------ 本文
学校給食の印象が強いですが、業界内では「営業給食」と「集団給食」のふたつに分かれます。営業給食とはいわゆる外食産業のことで、不特定多数のお客さんに向けて食事を提供します。集団給食とはその反対で、特定のお客さんに向けて食事を提供します。

一般的な「給食」は集団給食

つまり、一般的な「給食」が指す学校給食は集団給食です。また、メニューを自分で選べる学食も、同様に特定のお客さんに向けて食事を提供しているので集団給食に含まれます。会社の食堂、いわゆる社食や病院の入院食も含まれます。

給食業界の概要は。集団給食の現状

営業給食と集団給食について解説しました。営業給食は実質的に外食業界なので、続いては集団給食について詳しく見ていきましょう。

市場規模は大きい

公立の学校や保育所をはじめ、病院、企業など、さまざまなところで給食が利用されています。特に近年では福祉施設での著しい需要増加が見られます。このため給食業界全体の市場規模は大きいといえます。
------------
------ 与えられた項目
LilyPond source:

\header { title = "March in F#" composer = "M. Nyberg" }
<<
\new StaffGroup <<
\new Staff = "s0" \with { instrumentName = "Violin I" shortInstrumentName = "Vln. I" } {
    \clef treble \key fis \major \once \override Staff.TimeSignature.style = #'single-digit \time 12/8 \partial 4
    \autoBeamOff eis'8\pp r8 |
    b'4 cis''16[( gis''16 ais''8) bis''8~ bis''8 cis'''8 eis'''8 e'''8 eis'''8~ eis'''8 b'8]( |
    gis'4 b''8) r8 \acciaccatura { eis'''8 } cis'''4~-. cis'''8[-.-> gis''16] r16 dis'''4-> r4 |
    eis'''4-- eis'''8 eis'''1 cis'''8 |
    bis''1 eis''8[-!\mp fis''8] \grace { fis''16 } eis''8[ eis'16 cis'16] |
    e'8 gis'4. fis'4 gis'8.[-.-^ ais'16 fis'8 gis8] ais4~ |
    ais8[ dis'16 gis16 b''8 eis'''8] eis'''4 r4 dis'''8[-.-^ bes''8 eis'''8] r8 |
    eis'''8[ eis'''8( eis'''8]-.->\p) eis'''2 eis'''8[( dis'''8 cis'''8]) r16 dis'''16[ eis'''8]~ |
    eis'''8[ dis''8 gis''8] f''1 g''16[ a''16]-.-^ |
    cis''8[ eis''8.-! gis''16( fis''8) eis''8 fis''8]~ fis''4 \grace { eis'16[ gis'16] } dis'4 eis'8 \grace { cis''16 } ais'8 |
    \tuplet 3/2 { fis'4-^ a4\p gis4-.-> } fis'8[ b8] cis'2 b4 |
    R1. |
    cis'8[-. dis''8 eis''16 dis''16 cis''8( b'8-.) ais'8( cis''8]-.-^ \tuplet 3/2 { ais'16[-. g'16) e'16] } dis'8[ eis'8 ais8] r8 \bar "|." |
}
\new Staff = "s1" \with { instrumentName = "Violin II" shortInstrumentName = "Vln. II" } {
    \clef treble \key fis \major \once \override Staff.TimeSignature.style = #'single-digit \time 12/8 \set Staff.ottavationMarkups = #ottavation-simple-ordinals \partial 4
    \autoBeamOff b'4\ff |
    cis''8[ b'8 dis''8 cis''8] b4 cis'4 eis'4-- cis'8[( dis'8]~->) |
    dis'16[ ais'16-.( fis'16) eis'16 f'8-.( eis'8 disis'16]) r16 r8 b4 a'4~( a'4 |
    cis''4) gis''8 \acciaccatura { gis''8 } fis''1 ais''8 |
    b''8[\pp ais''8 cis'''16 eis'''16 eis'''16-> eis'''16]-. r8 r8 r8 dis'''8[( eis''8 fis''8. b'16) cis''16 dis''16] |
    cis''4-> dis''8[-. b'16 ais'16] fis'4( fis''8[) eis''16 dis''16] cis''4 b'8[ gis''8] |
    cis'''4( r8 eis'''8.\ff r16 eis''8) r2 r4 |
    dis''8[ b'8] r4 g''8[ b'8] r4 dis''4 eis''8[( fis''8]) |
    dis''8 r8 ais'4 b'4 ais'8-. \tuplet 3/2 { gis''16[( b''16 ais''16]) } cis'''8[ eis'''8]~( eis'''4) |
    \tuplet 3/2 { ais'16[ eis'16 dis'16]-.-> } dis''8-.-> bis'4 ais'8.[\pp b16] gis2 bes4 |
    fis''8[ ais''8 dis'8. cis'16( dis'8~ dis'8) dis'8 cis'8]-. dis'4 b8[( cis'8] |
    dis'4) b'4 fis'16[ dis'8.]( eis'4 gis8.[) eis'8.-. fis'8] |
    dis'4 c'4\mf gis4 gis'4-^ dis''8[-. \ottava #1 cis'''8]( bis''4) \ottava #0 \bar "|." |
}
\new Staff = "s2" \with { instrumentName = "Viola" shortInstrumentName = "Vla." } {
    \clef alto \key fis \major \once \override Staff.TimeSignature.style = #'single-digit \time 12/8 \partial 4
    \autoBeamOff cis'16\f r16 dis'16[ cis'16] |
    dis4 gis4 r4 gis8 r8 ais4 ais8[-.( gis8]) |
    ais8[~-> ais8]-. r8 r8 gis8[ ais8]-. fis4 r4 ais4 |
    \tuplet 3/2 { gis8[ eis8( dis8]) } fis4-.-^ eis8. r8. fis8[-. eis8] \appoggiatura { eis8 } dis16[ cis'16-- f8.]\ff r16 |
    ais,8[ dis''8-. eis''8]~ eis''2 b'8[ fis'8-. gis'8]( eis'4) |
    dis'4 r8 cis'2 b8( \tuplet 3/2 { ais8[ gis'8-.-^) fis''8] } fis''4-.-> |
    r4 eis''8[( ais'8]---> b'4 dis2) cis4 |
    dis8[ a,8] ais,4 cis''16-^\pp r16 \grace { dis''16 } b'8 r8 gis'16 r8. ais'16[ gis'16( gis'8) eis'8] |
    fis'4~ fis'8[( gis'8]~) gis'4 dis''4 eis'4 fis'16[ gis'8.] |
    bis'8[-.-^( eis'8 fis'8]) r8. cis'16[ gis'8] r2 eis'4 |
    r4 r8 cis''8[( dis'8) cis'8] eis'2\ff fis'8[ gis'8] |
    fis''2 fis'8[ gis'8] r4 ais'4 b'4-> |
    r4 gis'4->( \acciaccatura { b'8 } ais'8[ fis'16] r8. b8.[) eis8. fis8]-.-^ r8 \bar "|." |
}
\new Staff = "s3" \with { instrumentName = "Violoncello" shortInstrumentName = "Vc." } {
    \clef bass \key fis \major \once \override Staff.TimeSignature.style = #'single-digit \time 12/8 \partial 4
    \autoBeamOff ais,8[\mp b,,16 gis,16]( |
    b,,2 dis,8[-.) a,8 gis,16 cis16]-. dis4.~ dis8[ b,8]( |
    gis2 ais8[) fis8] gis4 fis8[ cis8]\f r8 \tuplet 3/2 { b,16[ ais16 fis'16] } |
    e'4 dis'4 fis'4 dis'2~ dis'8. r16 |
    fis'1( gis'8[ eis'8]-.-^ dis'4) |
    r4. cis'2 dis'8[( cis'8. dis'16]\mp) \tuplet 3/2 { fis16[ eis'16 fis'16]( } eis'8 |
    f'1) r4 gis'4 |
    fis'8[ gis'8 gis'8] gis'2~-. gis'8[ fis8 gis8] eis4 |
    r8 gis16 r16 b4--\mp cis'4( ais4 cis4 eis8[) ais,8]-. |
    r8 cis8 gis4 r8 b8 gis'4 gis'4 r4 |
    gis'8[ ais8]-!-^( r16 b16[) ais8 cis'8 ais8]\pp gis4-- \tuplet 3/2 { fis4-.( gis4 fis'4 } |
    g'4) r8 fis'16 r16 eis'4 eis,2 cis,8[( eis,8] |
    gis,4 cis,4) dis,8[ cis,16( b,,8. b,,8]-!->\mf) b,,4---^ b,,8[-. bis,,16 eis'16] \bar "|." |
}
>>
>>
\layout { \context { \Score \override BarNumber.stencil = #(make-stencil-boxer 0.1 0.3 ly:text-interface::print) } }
------------
- **やること**: 給食業界についての本文の「営業給食と集団給食について解」から「市場規模は大きいといえます。」までを、「福祉施設」を「介護施設」に置き換えて書き直してもらえますか？

- **出力結果**:
営業給食と集団給食について解説しました。営業給食は実質的に外食業界なので、続いては集団給食について詳しく見ていきましょう。

市場規模は大きい

公立の学校や保育所をはじめ、病院、企業など、さまざまなところで給食が利用されています。特に近年では介護施設での著しい需要増加が見られます。このため給食業界全体の市場規模は大きいといえます。